If the file and directory classes inside fileformats are adopted by convention then this functionality is covered (+ magic number checking) when the objects are instantiated.

To avoid losing functionality, we could improve the @pydra.mark.task decorator to convert Paths into fields with an existence check.

I didn't quite follow this, what is a "field" in this case. As I think we discussed with @djarecka and @ghisvail on another thread, to work nicely with fileformats, paths need to be somehow "cast" to the expected fileformat class. Not sure if this is related to what you are suggesting

djarecka commented 1 year ago

@effigies - I don't fully follow, what do you mean be "convert Paths into fields"?

As for the validation, I think at the beginning we assumed that we want to distinguish between output file that would be a string in the input/output_spec and an existing input file that has a type of File (or Directory). I think nipype there is exist=True for this?

effigies commented 1 year ago

Yeah, I'm not positive what words everyone uses. I'm pretty sure in_file: Path = attr.field() is a thing we can do in an input spec, and when we make functions, we would just do def f(in_file: Path) and let @task do the work of converting the function signature to an input spec. If we stop special-casing File/Directory and doing existence checks in BaseSpec, then when we do the conversions, the attr.field() object that we create would need to be given a validator.

Not sure if this is clear...

tclose commented 1 year ago

Sorry, still not 100% clear to me (but I'm struggling after an interrupted night's sleep).

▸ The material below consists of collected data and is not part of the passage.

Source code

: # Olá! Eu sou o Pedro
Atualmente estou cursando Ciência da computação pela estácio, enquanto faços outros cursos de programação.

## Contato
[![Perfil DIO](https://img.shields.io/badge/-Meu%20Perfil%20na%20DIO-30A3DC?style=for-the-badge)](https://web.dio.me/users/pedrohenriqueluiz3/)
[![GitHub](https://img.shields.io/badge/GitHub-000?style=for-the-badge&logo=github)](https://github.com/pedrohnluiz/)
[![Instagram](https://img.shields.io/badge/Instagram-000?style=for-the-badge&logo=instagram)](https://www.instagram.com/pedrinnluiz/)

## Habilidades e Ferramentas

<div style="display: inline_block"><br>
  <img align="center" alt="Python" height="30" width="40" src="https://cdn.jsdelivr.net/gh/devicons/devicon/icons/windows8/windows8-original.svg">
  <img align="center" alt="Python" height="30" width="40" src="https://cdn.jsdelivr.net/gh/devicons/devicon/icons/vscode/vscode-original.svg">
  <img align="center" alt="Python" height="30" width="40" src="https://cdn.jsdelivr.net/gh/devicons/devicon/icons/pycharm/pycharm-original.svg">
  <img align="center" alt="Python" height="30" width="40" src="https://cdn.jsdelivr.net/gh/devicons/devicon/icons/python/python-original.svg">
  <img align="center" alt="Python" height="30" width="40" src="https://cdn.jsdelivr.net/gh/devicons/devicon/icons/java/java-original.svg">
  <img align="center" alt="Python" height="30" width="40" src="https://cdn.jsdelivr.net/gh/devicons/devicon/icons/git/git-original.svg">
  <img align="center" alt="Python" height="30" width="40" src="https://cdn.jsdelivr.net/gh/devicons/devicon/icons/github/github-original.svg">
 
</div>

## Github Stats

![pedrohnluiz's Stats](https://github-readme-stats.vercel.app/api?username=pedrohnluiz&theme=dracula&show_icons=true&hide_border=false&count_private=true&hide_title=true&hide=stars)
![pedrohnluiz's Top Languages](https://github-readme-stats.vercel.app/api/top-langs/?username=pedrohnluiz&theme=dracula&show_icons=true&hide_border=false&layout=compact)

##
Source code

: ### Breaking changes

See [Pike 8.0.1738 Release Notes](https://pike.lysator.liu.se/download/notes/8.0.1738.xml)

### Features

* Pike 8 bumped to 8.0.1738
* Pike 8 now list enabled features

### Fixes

I like the idea of pydra.mark.task creating an attrs class with attrs.fields for the input spec if it doesn't already (and that is what you are suggesting).

However, if you use a fileformats class then existence+format validation will occur before the object is passed to a the input field (on initialisation of the File/Directory object) and validation in the input spec wouldn't be necessary. The only issue would be output/downstream-input validation, but this could be handled by casting the outputs generated by output_file_template and similar to the explicitly defined output types, which would trigger validation at that point.

ghisvail commented 1 year ago

The only issue would be output/downstream-input validation, but this could be handled by casting the outputs generated by output_file_template and similar to the explicitly defined output types, which would trigger validation at that point.

On that note, it still bothers me that a field with output_file_template must be of type string. It is not any string, it's a pathlike string representing a future file.

Under click or typer, this would be declared as a click.Path(exists=False, file_okay=True, dir_okay=False, ...) or a click.File(lazy=True).